## WORK REQUIRED
Your task is to copy every line of the records below that contains "shoulder".

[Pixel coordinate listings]

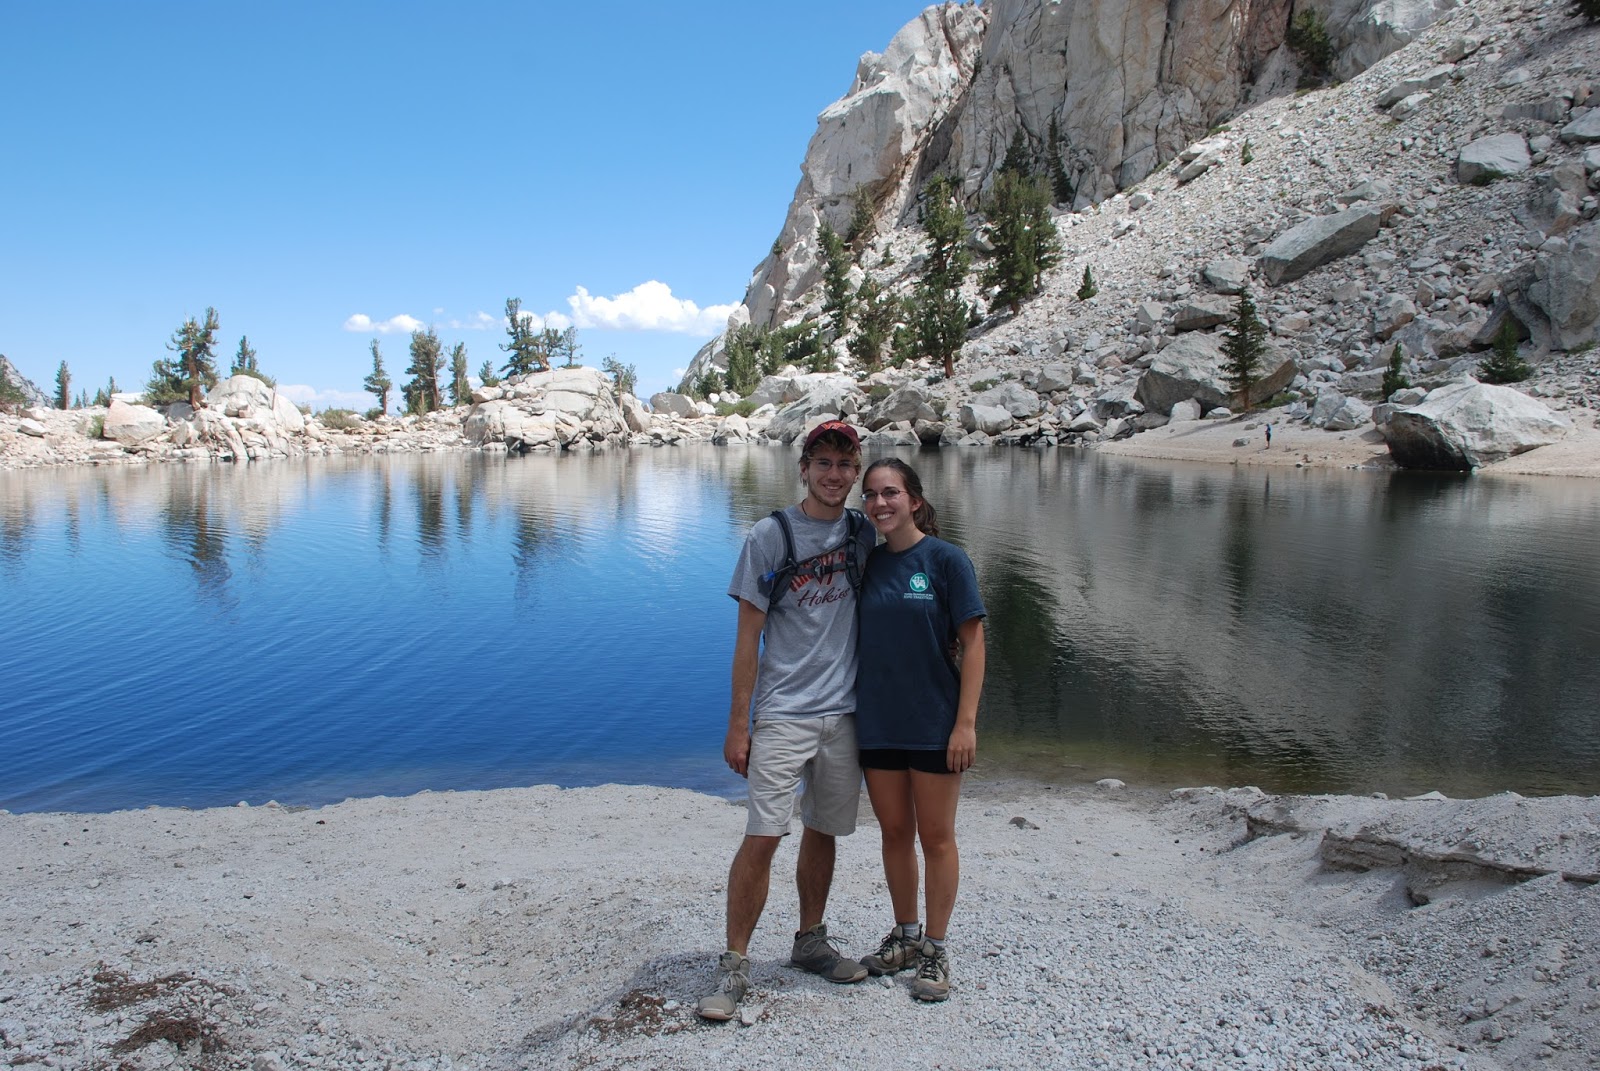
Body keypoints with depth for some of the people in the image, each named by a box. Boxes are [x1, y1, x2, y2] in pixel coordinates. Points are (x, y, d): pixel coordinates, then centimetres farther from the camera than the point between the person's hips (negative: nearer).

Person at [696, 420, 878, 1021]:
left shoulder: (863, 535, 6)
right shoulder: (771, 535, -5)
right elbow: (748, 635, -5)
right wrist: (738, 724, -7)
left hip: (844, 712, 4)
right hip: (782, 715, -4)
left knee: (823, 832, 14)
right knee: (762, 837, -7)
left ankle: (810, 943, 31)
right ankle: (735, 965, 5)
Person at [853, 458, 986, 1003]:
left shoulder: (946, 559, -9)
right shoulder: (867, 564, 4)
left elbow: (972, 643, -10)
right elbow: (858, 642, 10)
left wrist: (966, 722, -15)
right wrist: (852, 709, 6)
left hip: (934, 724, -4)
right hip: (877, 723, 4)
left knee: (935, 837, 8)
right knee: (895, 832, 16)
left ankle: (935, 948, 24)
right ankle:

## ANSWER
left shoulder: (863, 535, 6)
right shoulder: (771, 535, -5)
left shoulder: (946, 559, -9)
right shoulder: (867, 564, 4)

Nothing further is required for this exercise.